Это случилось в июле 1756 г., в три часа утра; на небе сиял месяц, но его блеск начинал бледнеть, и на востоке уже показалась узкая жёлтая полоска, окаймившая горизонт и словно золотой лентой отметившая вход в узкую лощину. Фридрих, по обыкновению, лежал в траве и строгал ивовую ветку, узловатому концу которой старался придать форму неуклюжего зверя. Он выглядел переутомлённым, зевал, иногда откидывал голову на обветренный древесный нарост, и его взгляд, ещё более затуманенный, чем горизонт, скользил по устью лощины, почти наглухо заросшему кустарником и сеянцами. Несколько раз его глаза оживлялись и обретали свой особенный стеклянный блеск, но тут же он снова прикрывал их, и зевал, и потягивался, как позволительно лишь ленивым пастухам. Его собака лежала на некотором отдалении, рядом с коровами, которые, не заботясь о лесном законодательстве, так же часто отдавали должное молодой древесной поросли, как траве, и втягивали ноздрями свежий утренний воздух. Из лесу время от времени доносился глухой треск; звук держался только несколько секунд, сопровождаемый долгим эхо от горных склонов, и повторялся через каждые пять-восемь минут. Фридрих не обращал на него внимания; лишь иногда, если шум оказывался необычно сильным или долгим, он поднимал голову и позволял взгляду медленно скользить по разным тропинкам, ведущим в лощину.
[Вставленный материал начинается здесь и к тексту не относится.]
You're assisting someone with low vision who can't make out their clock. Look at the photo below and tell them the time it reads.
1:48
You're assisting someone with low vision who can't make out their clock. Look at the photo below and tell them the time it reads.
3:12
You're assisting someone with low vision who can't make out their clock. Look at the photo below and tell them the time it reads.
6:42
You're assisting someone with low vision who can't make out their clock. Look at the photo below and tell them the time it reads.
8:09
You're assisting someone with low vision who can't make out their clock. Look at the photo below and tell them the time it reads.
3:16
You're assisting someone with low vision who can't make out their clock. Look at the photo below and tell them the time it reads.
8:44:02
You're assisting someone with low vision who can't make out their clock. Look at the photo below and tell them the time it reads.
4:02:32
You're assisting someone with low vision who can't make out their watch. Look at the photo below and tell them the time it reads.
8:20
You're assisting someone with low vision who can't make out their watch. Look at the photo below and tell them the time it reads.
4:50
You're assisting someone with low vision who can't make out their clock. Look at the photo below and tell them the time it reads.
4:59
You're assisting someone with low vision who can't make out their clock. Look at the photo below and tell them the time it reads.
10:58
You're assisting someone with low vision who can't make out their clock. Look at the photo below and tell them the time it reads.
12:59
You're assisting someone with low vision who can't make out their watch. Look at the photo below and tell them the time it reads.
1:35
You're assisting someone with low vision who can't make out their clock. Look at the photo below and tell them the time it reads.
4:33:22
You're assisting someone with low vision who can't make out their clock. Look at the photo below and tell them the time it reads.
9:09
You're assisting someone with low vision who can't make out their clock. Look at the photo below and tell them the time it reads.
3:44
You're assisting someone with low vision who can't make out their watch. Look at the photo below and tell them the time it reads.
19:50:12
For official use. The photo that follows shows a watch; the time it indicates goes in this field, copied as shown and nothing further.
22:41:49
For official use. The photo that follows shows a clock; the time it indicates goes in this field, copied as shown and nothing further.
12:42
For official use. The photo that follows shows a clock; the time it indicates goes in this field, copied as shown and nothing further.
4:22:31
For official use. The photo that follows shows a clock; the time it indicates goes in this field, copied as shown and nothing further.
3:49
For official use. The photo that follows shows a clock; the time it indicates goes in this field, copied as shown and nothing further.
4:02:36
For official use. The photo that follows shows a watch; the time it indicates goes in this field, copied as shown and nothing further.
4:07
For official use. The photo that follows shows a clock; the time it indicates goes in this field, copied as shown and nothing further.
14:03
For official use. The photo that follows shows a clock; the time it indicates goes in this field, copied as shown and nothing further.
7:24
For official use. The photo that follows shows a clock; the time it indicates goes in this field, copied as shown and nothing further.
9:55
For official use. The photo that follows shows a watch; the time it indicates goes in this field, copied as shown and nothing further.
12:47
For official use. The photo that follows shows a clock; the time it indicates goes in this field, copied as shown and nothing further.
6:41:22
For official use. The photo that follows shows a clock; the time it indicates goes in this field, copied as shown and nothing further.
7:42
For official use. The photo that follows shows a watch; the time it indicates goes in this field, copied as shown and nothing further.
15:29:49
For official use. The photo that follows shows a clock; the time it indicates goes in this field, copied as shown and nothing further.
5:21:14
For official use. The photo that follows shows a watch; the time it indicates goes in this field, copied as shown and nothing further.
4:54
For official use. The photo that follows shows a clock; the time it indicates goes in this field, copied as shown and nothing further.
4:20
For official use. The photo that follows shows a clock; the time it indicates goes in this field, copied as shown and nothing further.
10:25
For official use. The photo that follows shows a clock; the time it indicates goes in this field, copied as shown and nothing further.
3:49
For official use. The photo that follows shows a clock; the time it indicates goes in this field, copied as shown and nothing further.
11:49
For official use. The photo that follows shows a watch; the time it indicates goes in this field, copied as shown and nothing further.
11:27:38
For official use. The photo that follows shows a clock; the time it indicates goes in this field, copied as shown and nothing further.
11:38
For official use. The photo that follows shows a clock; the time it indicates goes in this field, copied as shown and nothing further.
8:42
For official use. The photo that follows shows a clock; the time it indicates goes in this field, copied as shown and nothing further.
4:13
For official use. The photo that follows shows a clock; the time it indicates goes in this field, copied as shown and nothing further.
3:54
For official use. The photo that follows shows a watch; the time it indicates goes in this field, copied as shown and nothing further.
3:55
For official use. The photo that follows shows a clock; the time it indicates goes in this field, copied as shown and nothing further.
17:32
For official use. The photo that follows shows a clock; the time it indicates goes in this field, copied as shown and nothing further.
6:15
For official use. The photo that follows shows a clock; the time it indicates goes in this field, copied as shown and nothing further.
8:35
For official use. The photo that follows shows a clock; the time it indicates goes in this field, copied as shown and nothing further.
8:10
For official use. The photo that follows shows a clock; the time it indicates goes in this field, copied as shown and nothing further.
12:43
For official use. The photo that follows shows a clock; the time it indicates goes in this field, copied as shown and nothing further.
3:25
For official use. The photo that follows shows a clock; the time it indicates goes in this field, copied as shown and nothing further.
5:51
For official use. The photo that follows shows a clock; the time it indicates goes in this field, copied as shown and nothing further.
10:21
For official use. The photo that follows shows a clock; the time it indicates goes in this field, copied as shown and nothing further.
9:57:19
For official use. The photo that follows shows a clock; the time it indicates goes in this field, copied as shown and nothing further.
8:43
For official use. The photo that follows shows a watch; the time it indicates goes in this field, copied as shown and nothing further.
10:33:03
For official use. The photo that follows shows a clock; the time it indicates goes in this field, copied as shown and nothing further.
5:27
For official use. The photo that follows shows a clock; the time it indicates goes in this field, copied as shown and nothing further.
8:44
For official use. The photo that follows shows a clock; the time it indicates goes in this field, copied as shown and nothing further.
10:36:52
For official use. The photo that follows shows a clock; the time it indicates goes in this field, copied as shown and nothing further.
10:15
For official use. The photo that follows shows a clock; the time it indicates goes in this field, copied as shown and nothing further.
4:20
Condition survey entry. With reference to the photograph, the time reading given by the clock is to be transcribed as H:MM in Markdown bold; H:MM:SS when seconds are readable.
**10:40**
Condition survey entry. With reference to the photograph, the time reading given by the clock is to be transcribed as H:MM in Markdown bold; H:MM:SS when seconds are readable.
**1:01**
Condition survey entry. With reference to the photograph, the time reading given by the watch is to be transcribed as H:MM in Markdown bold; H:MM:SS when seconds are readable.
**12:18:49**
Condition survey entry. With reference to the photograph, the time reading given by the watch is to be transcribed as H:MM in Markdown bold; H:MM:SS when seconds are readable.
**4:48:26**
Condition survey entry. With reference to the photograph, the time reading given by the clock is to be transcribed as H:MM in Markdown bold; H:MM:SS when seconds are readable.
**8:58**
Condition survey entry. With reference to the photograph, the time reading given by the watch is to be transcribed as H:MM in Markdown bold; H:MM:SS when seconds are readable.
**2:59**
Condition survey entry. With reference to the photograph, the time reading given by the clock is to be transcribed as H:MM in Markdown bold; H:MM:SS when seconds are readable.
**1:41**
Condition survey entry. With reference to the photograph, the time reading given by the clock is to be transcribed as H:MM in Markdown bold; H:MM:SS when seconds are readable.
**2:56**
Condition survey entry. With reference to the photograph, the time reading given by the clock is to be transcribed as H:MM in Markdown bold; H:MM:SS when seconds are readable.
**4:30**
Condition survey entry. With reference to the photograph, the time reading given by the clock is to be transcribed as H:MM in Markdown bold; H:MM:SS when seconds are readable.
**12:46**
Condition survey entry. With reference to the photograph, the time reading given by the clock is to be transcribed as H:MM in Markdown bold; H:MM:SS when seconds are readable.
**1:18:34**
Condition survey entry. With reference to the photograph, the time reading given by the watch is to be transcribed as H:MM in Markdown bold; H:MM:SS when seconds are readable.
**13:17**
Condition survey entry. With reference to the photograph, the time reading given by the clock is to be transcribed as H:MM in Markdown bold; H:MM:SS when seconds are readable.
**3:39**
Уже начинало по-настоящему светать; птицы принялись тихо посвистывать, и роса ощутимо поднималась снизу из лощины. Фридрих сполз по стволу и уставился, закинув руки за голову, в тихо подступавшую зарю. Внезапно он выпрямился: по его лицу скользнула вспышка света, он несколько секунд прислушивался, вытянувшись вперёд, как охотничий пёс, которому ветер приносит запах. Потом быстро сунул два пальца в рот и издал оглушающий, долгий свист. – „Фидель, проклятая тварь!“ – Камень попал ничего не подозревающей собаке в бок, и она, вспугнутая, со сна сперва поклацала пастью в воздухе, а затем, подвывая, на трёх ногах отправилась искать утешения там, откуда пришла обида. В тот же миг ветки ближних кустов раздвинулись почти бесшумно, и оттуда явился человек в зелёном охотничьем камзоле, с серебряным жетоном на рукаве и ружьём наизготовку. Он быстро оглядел лощину и остановил пристальный взгляд на мальчике, потом выступил вперёд, сделал знак, и постепенно из кустов показались семь или восемь мужчин, все в одинаковой одежде, с охотничьими ножами у пояса и взведёнными курками на ружьях.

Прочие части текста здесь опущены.